J.J. Abrams ist sicherlich nicht der uncoolste Typ auf Erden – „Alias“, „Fringe“, das „Star Trek“-Reboot, „Armageddon“ und meinetwegen sogar „Mission Impossible III“ (war der gut? Ich werd’s nie erfahren, ich kuck den Cruise-Shit nicht), das ist kein schlechter Lebenslauf. Aber da fehlt doch was… stimmt, da gibt’s noch „Lost“. Fing toll an, schrie aber schon Ende der ersten verdammten Staffel lauthals „ich hab keine Lust, den ganzen Krempel jemals aufzulösen, ihr Trottel!“ und machte es mir trotz toller Besetzung und phantastischer Einfälle recht leicht, auszusteigen, bevor ich mich zu sehr grämen würde. Nun, meine berechtigte Vorahnung hinderte „Lost“ nicht daran, zum globalen Hit zu werden und wo ein solcher Hit sein müdes Haupt erhebt, ist er mindertalentierte Epigone nicht weit.

Der Epigone ist in diesem Fall sogar gleich vier Epigonen – das Autorenduo Simon Boyes (Broken, „Blood River“, „The Devil’s Chair“) und Gregory Gieras („Centipede!“, Beeper, „Dark Asylum“) bzw. das Regie-Doppel Sam Gorski und Niko Pueringer (beide hauptamtliche Digital-Effekttrickser), die sich offensichtlich die bange Frage stellten, was dabei rauskommen würde, wenn man einen ganzen Film um das in „Lost“ groß eingeführte (und später einen arg bemühten Plottwist, charakteristisch für die „Twists-um-der-Twists-willen“-Mentalität späterer „Lost“-Staffeln, darstellende) „smoke monster“ und anstelle einer esoterisch-veschwurbelten eine technisch-wissenschaftliche Erklärung hierfür konstruieren würde. Ob das nun eine Frage ist, deren Stellung zwingend notwendig war und, fast noch wichtiger, deren Antwort es tatsächlich bedurfte, lassen wir mal dahingestellt. Das, was die vier Herrschaften schlussendlich als Antwort ausgekaspert haben, liegt nun mehr scheibenförmig unter dem Titel „Dark Island“ (den Film „Lost Island“ zu nennen, trauten sich die Macher dann wohl doch nicht.
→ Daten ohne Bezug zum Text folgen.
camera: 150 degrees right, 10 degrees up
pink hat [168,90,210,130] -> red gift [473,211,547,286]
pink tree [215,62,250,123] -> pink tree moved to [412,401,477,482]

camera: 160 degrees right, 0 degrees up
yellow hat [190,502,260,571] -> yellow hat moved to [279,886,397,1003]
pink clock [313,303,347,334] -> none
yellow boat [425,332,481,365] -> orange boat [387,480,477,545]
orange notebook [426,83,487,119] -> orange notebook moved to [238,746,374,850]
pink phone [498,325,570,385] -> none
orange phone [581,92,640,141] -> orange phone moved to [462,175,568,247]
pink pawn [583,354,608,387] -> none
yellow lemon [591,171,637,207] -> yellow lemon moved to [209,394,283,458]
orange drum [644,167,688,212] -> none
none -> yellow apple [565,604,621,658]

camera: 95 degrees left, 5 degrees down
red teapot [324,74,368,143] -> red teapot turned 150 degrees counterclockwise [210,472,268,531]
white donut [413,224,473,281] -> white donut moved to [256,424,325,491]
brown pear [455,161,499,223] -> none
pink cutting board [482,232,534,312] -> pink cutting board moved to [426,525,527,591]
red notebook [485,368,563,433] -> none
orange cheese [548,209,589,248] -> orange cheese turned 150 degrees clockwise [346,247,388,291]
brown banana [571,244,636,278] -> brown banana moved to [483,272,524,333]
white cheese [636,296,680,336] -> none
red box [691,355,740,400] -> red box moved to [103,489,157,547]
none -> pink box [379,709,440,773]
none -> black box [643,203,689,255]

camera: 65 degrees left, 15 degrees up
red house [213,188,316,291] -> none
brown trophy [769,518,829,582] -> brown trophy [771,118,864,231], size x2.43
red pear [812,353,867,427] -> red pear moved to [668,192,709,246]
Der deutsche Verleih hatte mit dem Untertitel weniger Skrupel – dafür beschloss er, die „Lost“-Connection im Klappentext herunterzuspielen und stattdessen auf „Dschungelcamp“-Anklänge zu setzen [mit denen der Film nun wirklich nix am Hut hat]) vor. Da müssen wir jetzt alle durch.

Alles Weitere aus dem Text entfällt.